BEGIN Excerpt

A channel that consistently makes strong videos about electric cars, AI coding tools, personal finance, or African tech startups may become easier for YouTube’s AI to understand. That could help the platform match videos with more specific prompts.
But there’s a catch.
If AI feeds become popular, creators may start writing titles and descriptions not only for people, but also for YouTube’s AI systems. That could create a new kind of video SEO, where creators try to make their content easier for AI to classify.
We’ve seen this pattern before with Google Search. When discovery tools change, creators adapt fast.
AI feeds could make YouTube more useful for learning
YouTube already works like a giant classroom for many users. People use it to learn coding, cooking, editing, fitness, business, finance, and almost every hobby you can think of. But the problem is simple: finding the right videos often takes too much time.
That’s where AI-built feeds could become useful.
Instead of searching one keyword at a time, users can ask for a learning path. A beginner could type something like “teach me video editing from zero” or “help me understand AI tools for small businesses.” YouTube could then build a feed that feels more structured than a normal search result page.


This could help students, creators, and small business owners who don’t always know the right keywords to search. In South Africa, that may matter even more for people trying to learn digital skills without paying for expensive courses.
But YouTube still needs to get the quality right. A custom AI feed should not only show popular videos. It should also surface clear, accurate, and useful explainers from creators who know what they’re talking about.
If YouTube gets that balance right, the feature could turn the platform into a more practical learning tool, not just another place to scroll.
The South African angle
For South African viewers, this feature could make YouTube feel more useful for local searches.
Instead of searching broad terms like “best restaurants” or “AI jobs,” a user could ask for “videos about AI careers in South Africa” or “travel guides for Durban on a student budget.” If YouTube’s AI handles local context well, it could surface more relevant local creators.
That would be good news for creators in Johannesburg, Cape Town, Durban, and smaller markets that often struggle to compete with US-heavy recommendations.
But local relevance depends on the data YouTube uses and how well the system understands regional context. A prompt mentioning “FNB,” “load shedding,” “Sandton,” or “Cape Town tech jobs” needs different results from a generic global search.
That’s where YouTube still has work to do.
It also raises filter bubble questions
Custom feeds sound convenient, but they could also make content bubbles stronger.
If a user asks for one narrow type of content, YouTube may give them more of that same thing. That can help with learning. It can also trap people in repetitive feeds, especially around politics, health, finance, or controversial topics.

END Excerpt
BEGIN Dataset content

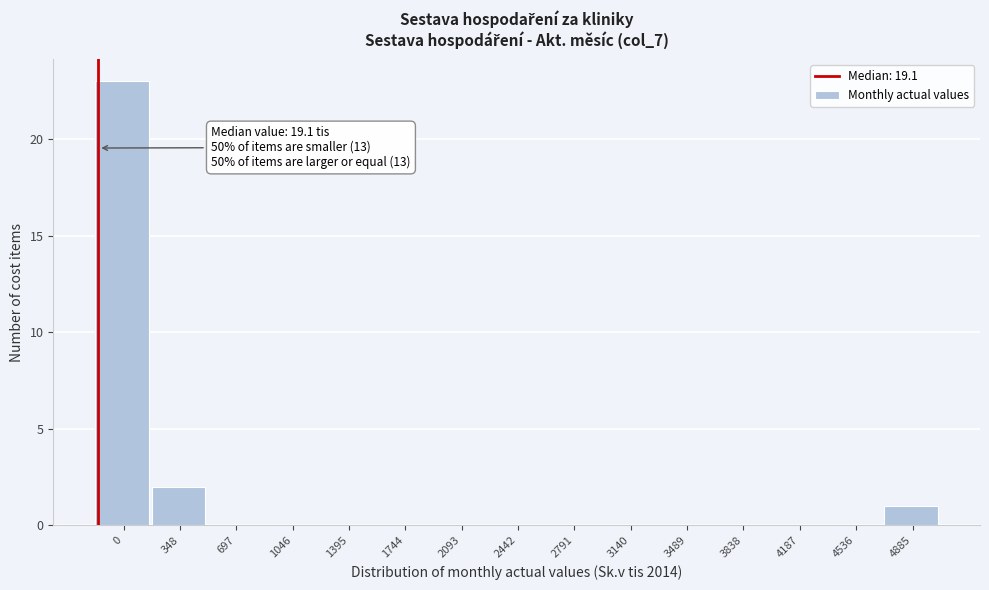

Reading left to right, list all the values displayed in this chart.

0=23	348=2	697=0	1046=0	1395=0	1744=0	2093=0	2442=0	2791=0	3140=0	3489=0	3838=0	4187=0	4536=0	4885=1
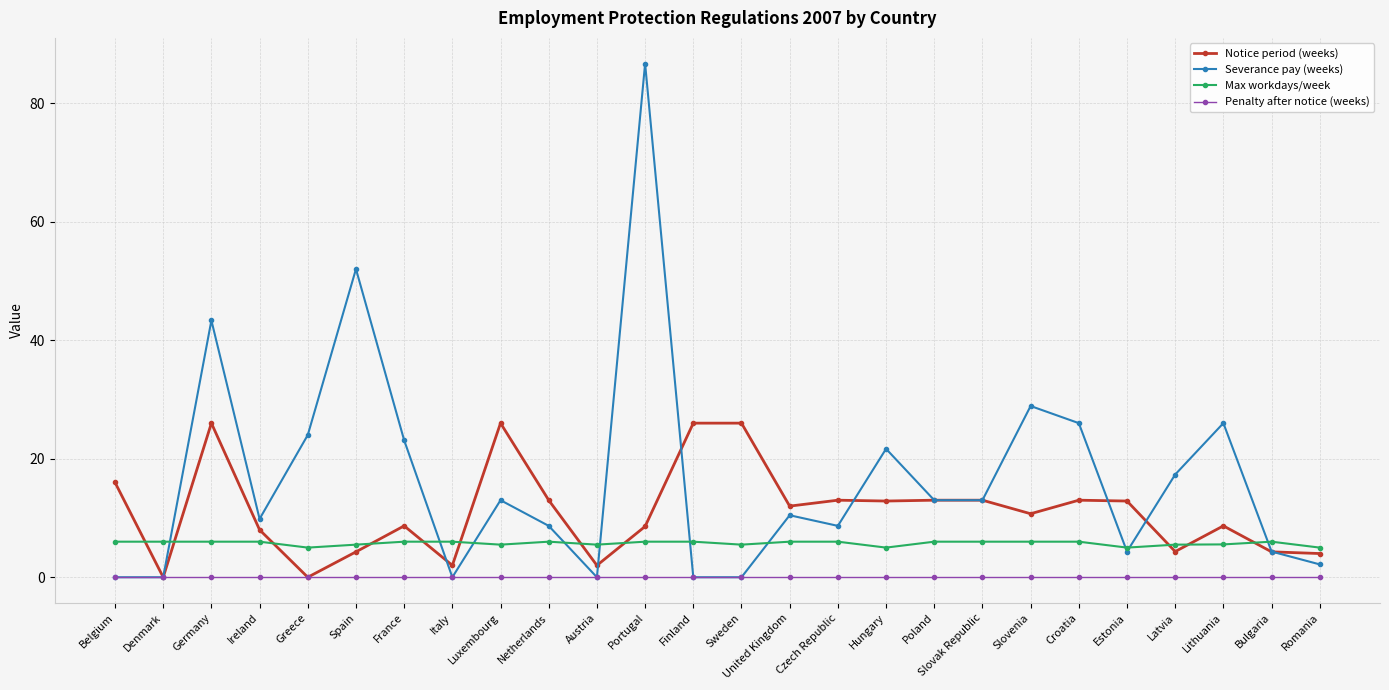

What value does the Max workdays/week series have at Bulgaria?

6.0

END Dataset content

### Work to be completed
In the passage on YouTube's AI feeds, rewrite the part from "This could help" up to and including "place to scroll.", changing "explainers" to "tutorials".

### Response for this exercise
This could help students, creators, and small business owners who don’t always know the right keywords to search. In South Africa, that may matter even more for people trying to learn digital skills without paying for expensive courses.
But YouTube still needs to get the quality right. A custom AI feed should not only show popular videos. It should also surface clear, accurate, and useful tutorials from creators who know what they’re talking about.
If YouTube gets that balance right, the feature could turn the platform into a more practical learning tool, not just another place to scroll.